As the last two leaders of the seven nation grouping arrived here yesterday - Khaleda Zia, Prime Minister of Bangladesh and President Pervez Musharraf of Pakistan - there was no let up in the rhetoric in the Indian and Pakistani camps but there may be a glimmer of light in the first ever interaction between Indian prime minister Atal Bihari Vajpayee and his Bangladeshi counterpart Khaleda Zia.
Informed sources said that Vajpayee and Khaleda may have lowered their suspicions of each other after the Indian premier reminded his Bangladeshi counterpart of his friendship with her assassinated husband Ziaur Rehman, who was head of Bangladesh when Saarc was launched in Dhaka. Vajpayee was the Indian foreign minister at the time.
Vajpayee is reported to have told Khaleda that he had no objections to a review of the Ganges water treaty, a Khaleda election promise. But with India and Pakistan it was much more of the same.
Indian Foreign Office spokesperson Nirupama Rao told reporters that the Indian government had handed over the "evidence" to the Pakistan government. She was referring to the list of 20 people that India wants handed over.
The list includes Maulana Masood Azhar, the head of the Jaish-e-Mohammed, that India insists is the mastermind behind the attack on the Indian parliament on December 13.

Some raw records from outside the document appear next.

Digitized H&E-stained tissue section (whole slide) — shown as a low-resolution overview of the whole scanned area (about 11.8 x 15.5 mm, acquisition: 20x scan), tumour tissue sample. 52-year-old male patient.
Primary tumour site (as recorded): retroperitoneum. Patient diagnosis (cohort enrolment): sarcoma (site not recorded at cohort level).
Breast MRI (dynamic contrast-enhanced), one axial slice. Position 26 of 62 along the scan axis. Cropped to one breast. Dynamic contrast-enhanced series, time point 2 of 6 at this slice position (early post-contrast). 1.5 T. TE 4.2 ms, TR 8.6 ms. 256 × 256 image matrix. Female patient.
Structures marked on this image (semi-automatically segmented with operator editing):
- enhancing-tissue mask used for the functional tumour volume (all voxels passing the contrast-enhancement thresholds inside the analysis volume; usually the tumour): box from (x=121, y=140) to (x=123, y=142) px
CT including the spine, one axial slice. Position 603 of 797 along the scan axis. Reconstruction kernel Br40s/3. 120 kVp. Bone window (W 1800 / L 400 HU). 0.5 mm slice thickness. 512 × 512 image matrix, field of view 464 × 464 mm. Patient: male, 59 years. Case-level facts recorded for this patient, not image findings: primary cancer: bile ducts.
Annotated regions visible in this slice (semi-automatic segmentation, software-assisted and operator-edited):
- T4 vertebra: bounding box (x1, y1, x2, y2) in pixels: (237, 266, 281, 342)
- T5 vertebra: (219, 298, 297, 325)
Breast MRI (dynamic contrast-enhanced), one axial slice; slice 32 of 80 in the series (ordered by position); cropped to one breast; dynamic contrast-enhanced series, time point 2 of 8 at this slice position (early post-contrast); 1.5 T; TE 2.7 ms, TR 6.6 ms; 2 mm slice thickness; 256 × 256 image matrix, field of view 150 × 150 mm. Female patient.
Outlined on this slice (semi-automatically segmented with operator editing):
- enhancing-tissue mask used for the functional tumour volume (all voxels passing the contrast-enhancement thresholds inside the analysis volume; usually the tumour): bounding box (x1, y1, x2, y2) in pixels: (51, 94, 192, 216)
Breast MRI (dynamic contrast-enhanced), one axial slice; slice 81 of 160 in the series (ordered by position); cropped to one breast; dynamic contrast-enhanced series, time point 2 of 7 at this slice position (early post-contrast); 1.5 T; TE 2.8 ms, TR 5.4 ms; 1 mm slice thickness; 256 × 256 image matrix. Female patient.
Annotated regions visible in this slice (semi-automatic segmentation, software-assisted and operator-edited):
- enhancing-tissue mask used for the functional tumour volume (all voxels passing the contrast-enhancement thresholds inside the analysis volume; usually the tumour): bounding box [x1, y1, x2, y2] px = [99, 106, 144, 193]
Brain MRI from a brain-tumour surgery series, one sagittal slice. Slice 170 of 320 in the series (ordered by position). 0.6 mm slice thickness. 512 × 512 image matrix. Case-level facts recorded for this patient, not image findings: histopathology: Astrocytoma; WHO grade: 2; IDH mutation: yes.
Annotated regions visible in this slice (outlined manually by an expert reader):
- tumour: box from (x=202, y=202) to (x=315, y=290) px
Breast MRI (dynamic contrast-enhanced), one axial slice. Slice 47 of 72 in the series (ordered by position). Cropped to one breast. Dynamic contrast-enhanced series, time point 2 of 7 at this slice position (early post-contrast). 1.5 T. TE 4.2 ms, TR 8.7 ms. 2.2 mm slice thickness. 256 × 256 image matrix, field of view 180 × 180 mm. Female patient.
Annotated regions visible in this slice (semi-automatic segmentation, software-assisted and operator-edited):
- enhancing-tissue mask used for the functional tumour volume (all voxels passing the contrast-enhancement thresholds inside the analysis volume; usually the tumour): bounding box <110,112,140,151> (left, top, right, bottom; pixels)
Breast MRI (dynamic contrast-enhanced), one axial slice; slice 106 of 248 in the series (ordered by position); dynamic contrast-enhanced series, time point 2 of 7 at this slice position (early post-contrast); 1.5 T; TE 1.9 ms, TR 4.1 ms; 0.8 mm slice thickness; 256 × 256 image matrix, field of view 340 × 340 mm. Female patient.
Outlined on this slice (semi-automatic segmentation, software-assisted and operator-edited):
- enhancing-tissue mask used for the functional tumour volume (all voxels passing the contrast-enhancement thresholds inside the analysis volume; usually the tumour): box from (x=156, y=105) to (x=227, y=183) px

Asked why India had not charged him while he was in an Indian jail for over five years, Rao said Azhar had in fact been charged with travelling on a forged passport - he had arrived on a Portuguese passport from Dhaka - and with terrorist activities related to his role as head of the banned Harkat ul Ansar.
"He was charged under the Prevention of Safety and Disruptionof Terrorist Act," she sai.
Officials told Gulf News that the charges had been dropped against him when he was exchanged in return for the freedom of the hostages taken during the Christmas-eve hijacking of IC 814 from Kathmandu to Delhi.
Pakistan's spokesperson Maj General Rashid Qureshi, however, continued to insist that "no evidence" had been handed over, just a list. When asked whether he would investigate those on that list, he said that Pakistan would apprehend any individual seen to have "incited violence and sectarian terror in Pakistan".
He said the arrest of Azhar and other individuals had to be seen in that context. He also said they were not being done at the behest of India.
"There is no question of bending to India or anybody else's wishes," he said, adding that the Jaish chief as well as the arrest of Hafiz Mohammed Sayeed was in accordance with an ordinance passed by the Musharraf government several months before the September 11 terror attack in Washington and New York.
Qureshi clarified that the arrests were not against any groups and that the freezing of accounts of the two groups was in accordance with UN Security Council resolutions that directed the freezing of assets of all terrorist groups on their list.
Reacting to Indian Foreign Minister Jaswant Singh's statement on Wednesday that Pakistan's moral and diplomatic support contravened the UN Security Council resolution 1373 that banned any such support, Qureshi reminded his audience that there was an earlier resolution that assured the Kashmiris right to self determination, while reiterating a call for talks betwen the two countries.
Rao had earlier dismissed the call saying "there were no instant formulae" for bilateral talks and these happened on the sidelines of such summits according to the wishes of the leaders involved.
She also reacted to UK Prime Minister Tony Blair's comment that "while Pakistan had a relevant case on Kashmir, cross-border terrorism was not the answer" by saying that she agreed with Blair on the second premise. "Terrorism is terrorism wherever it occurs," she said.